A Newfoundland Supreme Court judge has ordered that a new trial be held in the case of Ray Bursey, who had been charged with voyeurism.
In a decision that was made public Friday, Justice Robert Stack agreed with the Crown’s appeal that the provincial court judge who heard the trial last year made an error in fact that resulted in a not-guilty verdict “that was unreasonable and not supported by the evidence.”
Bursey had been arrested and charged as a result of an incident 2 1/2 years ago.
In October 2014, a video camera was found in a television set in the living room of a woman with whom Bursey had been involved romantically. There was no suggestion that any recording was made by the camera, but the transmitted images could be observed “live.”

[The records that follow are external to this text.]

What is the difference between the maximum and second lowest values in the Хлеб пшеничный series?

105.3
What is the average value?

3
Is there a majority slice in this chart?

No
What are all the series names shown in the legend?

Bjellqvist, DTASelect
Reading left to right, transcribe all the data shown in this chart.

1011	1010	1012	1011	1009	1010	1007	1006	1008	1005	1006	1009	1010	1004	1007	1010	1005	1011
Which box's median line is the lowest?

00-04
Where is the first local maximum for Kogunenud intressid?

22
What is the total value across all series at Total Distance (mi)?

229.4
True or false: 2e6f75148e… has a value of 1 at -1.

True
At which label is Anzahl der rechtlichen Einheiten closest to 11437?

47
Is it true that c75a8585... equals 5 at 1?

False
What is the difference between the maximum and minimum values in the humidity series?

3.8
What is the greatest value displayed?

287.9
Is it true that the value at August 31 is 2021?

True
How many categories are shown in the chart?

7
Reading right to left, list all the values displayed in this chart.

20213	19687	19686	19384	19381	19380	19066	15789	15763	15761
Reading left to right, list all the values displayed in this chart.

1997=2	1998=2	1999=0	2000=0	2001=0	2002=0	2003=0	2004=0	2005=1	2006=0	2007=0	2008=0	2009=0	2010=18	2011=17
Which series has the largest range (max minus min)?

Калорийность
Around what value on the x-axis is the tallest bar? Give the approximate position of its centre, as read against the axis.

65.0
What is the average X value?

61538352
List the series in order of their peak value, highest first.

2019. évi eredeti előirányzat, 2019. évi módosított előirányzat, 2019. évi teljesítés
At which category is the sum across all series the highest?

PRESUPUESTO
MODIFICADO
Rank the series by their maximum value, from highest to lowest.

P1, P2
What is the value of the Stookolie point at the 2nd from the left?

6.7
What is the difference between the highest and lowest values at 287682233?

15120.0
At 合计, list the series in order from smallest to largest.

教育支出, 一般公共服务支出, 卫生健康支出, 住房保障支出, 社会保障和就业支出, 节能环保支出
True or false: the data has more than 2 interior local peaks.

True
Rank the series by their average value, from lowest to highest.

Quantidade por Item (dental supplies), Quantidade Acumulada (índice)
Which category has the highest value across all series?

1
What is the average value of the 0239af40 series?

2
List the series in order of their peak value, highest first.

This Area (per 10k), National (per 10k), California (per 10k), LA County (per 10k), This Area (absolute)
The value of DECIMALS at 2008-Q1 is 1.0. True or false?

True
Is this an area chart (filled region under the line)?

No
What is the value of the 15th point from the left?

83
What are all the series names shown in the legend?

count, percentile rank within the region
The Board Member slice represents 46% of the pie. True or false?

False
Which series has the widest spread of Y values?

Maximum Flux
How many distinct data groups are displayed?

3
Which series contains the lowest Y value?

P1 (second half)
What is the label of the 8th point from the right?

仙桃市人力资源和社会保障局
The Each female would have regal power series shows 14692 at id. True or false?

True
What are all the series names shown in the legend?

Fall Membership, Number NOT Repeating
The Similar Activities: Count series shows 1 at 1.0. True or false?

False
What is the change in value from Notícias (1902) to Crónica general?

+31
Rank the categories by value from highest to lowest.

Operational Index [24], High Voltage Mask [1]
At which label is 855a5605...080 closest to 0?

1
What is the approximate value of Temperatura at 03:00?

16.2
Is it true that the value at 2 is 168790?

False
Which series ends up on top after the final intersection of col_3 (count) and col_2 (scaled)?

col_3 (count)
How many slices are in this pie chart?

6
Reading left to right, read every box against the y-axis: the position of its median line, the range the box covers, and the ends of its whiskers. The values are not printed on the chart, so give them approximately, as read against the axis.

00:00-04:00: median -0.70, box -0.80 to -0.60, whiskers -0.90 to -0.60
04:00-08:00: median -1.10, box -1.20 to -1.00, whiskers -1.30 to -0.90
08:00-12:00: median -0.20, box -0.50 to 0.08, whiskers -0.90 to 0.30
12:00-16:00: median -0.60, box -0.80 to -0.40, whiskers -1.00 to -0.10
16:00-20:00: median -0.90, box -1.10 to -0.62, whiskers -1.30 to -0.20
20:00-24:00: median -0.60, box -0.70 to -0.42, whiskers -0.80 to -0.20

During his trial last year, Bursey — who was represented by St. John’s lawyer Randy Piercey — said the woman knew about the camera, which had been placed there five months earlier. He said it had been directed downward toward the cat’s bed so he could use his phone to keep an eye on the cat, which had been sick.
The woman testified that she had no idea the camera was there.
It was also discovered that the camera was painted black and its glowing light was taped over so it would not be detected. As well, the cat had died the same month the camera was placed in the television.
The provincial judge who heard the trial was satisfied that the camera was surreptitiously placed in the woman’s living room, a place where she had a reasonable expectation of privacy, “and where she could reasonably be expected to be nude … or to be engaged in explicit sexual activity.”
However, Bursey was acquitted because the judge was not satisfied beyond a reasonable doubt that Bursey actually observed the woman and intimate images of her.
However, during the appeal hearing, Crown prosecutor Jude Hall argued that Bursey admitted he observed the woman via the video camera.
In an interview with police, an officer asked him, “So … basically, you could watch that at any point in time, without her knowing, is that possible?”
Bursey replied, “Yeah, I guess.”
The officer says, “But you’re watching her.”
Bursey replied, “OK, go ahead.”
Hall said by not taking this exchange into consideration, the judge, “missed this critical point in the respondent’s testimony in review of the evidence.”
Stack said, “given the evidence as a whole, the only reasonable inference that can be taken … is that the respondent admitted that he watched the complainant via the video camera.”
He went on to say, “The trial judge was in error, therefore, when she found as a fact that (Bursey) did not admit to observing the complainant via the camera. The verdict insofar as it was based upon that erroneous finding of fact was unreasonable because it is contradicted by the evidence. Consequently, the acquittal must be overturned on this basis.”
There’s no word on whether the Crown will schedule another trial. Meanwhile, Piercey told The Telegram Friday that he has not yet decided whether to take the case to the Newfoundland and Labrador Court of Appeal.